▶ [DATASET]
------------------------------
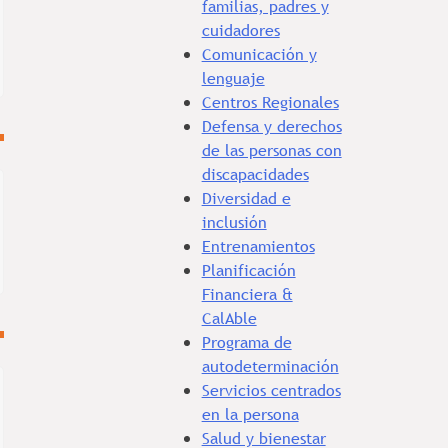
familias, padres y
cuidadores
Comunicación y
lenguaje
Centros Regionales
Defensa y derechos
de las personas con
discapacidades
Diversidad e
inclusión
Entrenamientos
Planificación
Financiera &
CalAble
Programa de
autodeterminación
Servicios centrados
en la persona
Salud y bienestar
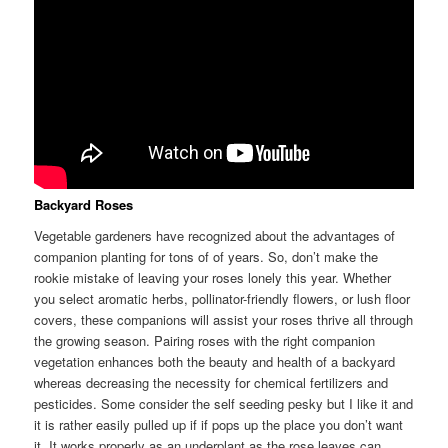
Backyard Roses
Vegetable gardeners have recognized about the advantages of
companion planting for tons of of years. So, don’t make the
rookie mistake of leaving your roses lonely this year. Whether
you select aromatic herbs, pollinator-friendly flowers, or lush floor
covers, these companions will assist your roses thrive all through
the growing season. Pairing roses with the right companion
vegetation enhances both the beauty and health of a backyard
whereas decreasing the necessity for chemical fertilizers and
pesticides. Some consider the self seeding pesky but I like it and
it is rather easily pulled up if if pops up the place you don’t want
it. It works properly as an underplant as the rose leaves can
------------------------------
▶ [TASK TO COMPLETE] Reproduce only those lines of the entries above that run from the line with "companion planting for" to the final line.

▶ [ANSWER BELOW]
companion planting for tons of of years. So, don’t make the
rookie mistake of leaving your roses lonely this year. Whether
you select aromatic herbs, pollinator-friendly flowers, or lush floor
covers, these companions will assist your roses thrive all through
the growing season. Pairing roses with the right companion
vegetation enhances both the beauty and health of a backyard
whereas decreasing the necessity for chemical fertilizers and
pesticides. Some consider the self seeding pesky but I like it and
it is rather easily pulled up if if pops up the place you don’t want
it. It works properly as an underplant as the rose leaves can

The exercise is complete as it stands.